Methods: We determined levels of fT4 and TSH in samples of serum from the first 88 pregnant women enrolled in the Early Autism Risk Longitudinal Investigation (EARLI).  EARLI is a prospective pregnancy cohort study enrolling women who have previously given birth to a child subsequently diagnosed with autism.   Comprehensive data collection includes biospecimen collection throughout pregnancy.  Available 210 maternal pregnancy serum samples as of Feb-15-2011 were analyzed using standard immunoassays.  Levels of thyroid hormones were log-transformed prior to statistical analyses to account for skew in their distribution.  One-sided t-tests on trimester-specific logarithmic means were performed in reference to available normative ranges for the US (three reports).  Mixed effects models were used to correct for repeated measurements during pregnancy.

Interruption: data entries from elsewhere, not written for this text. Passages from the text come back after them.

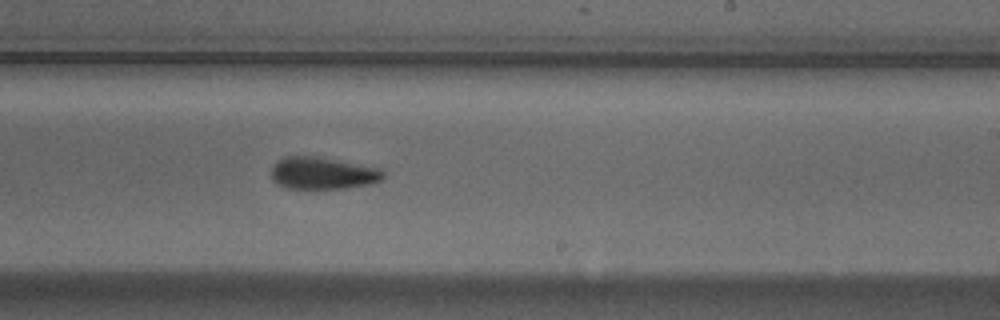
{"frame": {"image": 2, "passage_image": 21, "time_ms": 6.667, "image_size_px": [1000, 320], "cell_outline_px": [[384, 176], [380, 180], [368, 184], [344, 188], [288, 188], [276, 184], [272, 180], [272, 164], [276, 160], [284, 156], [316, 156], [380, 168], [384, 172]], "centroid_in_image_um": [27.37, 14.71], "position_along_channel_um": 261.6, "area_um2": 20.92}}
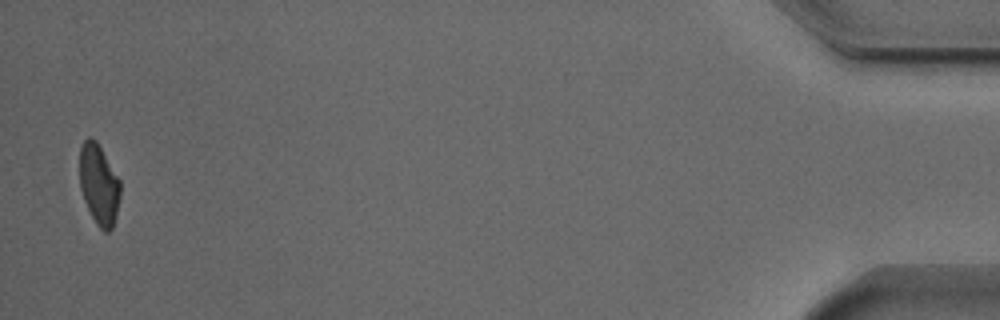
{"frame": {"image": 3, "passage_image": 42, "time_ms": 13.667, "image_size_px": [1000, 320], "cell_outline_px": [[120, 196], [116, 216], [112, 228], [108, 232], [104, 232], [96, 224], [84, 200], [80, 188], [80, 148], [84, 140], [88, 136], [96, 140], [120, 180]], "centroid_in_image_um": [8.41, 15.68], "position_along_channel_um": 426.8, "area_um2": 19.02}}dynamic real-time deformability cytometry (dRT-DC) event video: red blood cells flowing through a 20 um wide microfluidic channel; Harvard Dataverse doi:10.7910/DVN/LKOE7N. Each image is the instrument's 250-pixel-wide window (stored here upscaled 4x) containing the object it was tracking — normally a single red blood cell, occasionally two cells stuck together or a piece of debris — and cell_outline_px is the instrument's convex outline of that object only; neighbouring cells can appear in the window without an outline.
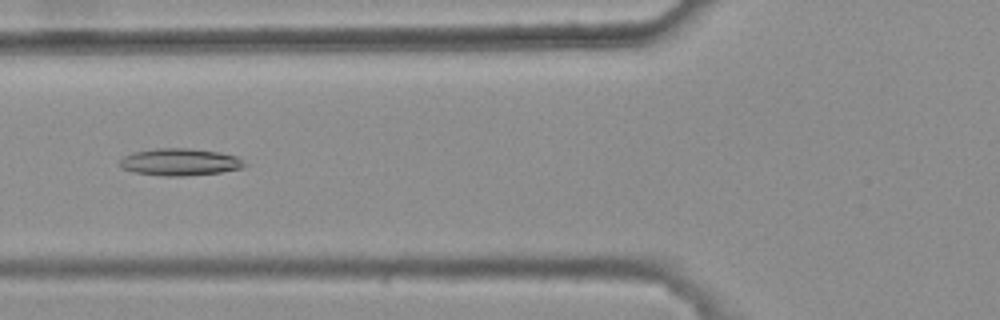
{"species": "common noctule bat (a hibernating species)", "species_latin": "Nyctalus noctula", "temperature_condition": "warm", "stored_images_in_passage": 4, "camera_frame_rate_fps": 3000, "um_per_image_px": 0.085, "animal": {"sex": "female", "body_mass_g": 25.1}, "frame": {"image": 1, "passage_image": 4, "time_ms": 1.0, "image_size_px": [1000, 320], "cell_outline_px": [[248, 164], [244, 168], [220, 172], [184, 176], [164, 176], [136, 172], [124, 168], [120, 164], [120, 160], [124, 156], [132, 152], [156, 148], [188, 148], [220, 152], [236, 156]], "centroid_in_image_um": [15.33, 13.76], "position_along_channel_um": 110.5, "area_um2": 19.65}}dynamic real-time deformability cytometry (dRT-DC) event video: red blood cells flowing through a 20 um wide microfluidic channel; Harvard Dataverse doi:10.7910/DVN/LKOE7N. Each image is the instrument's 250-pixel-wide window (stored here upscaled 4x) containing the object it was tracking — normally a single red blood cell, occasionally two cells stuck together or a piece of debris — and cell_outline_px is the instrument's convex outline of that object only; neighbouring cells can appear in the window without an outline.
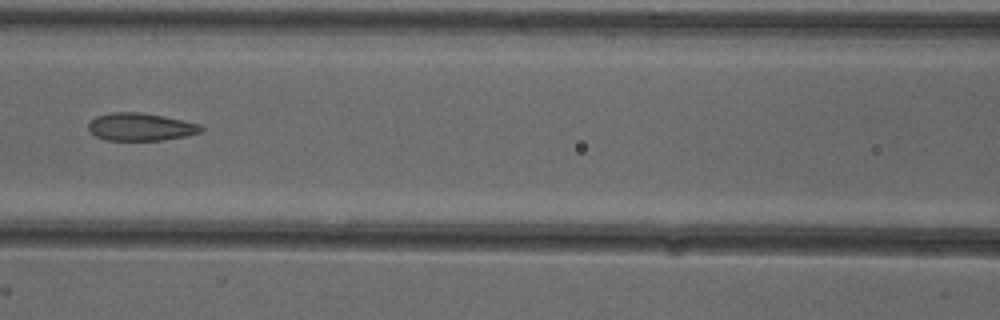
{"species": "common noctule bat (a hibernating species)", "species_latin": "Nyctalus noctula", "temperature_condition": "cold", "stored_images_in_passage": 7, "camera_frame_rate_fps": 3000, "um_per_image_px": 0.085, "animal": {"sex": "female"}, "frame": {"image": 1, "passage_image": 6, "time_ms": 1.667, "image_size_px": [1000, 320], "cell_outline_px": [[204, 128], [200, 132], [184, 136], [160, 140], [108, 140], [96, 136], [88, 128], [88, 124], [96, 116], [112, 112], [140, 112], [200, 124]], "centroid_in_image_um": [11.93, 10.78], "position_along_channel_um": 154.7, "area_um2": 17.8}}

Results: The range of TSH and fT4 values and their variability were similar to what is seen in the normative pregnancy samples, although TSH appeared to be somewhat elevated in EARLI mothers. There were 13 (6%) measurements with TSH>3mIU/L and three measurements (1%) with TSH>5mIU/L suggesting a hypothyroid state in some women if the single reference range is used across trimesters.  There were no measurements with TSH<0.08mIU/L that would suggest a hyperthyroid state.  There was consistent evidence for elevated TSH in 2nd trimester samples relative to reference ranges (n=123, median 1.47, IQR 0.99-1.89) with all p-values for one-sided t-tests <0.05.   The fT4 measurements were also depressed in 1st and 2nd trimesters relative to the general pregnancy population (p<0.01).  Consideration of repeated measurements of hormones in pregnant women using mixed effects models that accounted for within-mother random effect did not alter the overall pattern.

Conclusions: Comparisons to external reference ranges and clinical cut-off values for subclinical hypothyroidism revealed that high-risk pregnancies appear to be at an increased risk of deficiency in thyroid hormones.  Women enrolled in EARLI have a range of thyroid hormone levels detected in their prenatal serum, providing reassurance that it will be possible in the future to investigate variation in prenatal thyroid hormones in relation to child’s risk of ASD within a high-risk pregnancy cohort.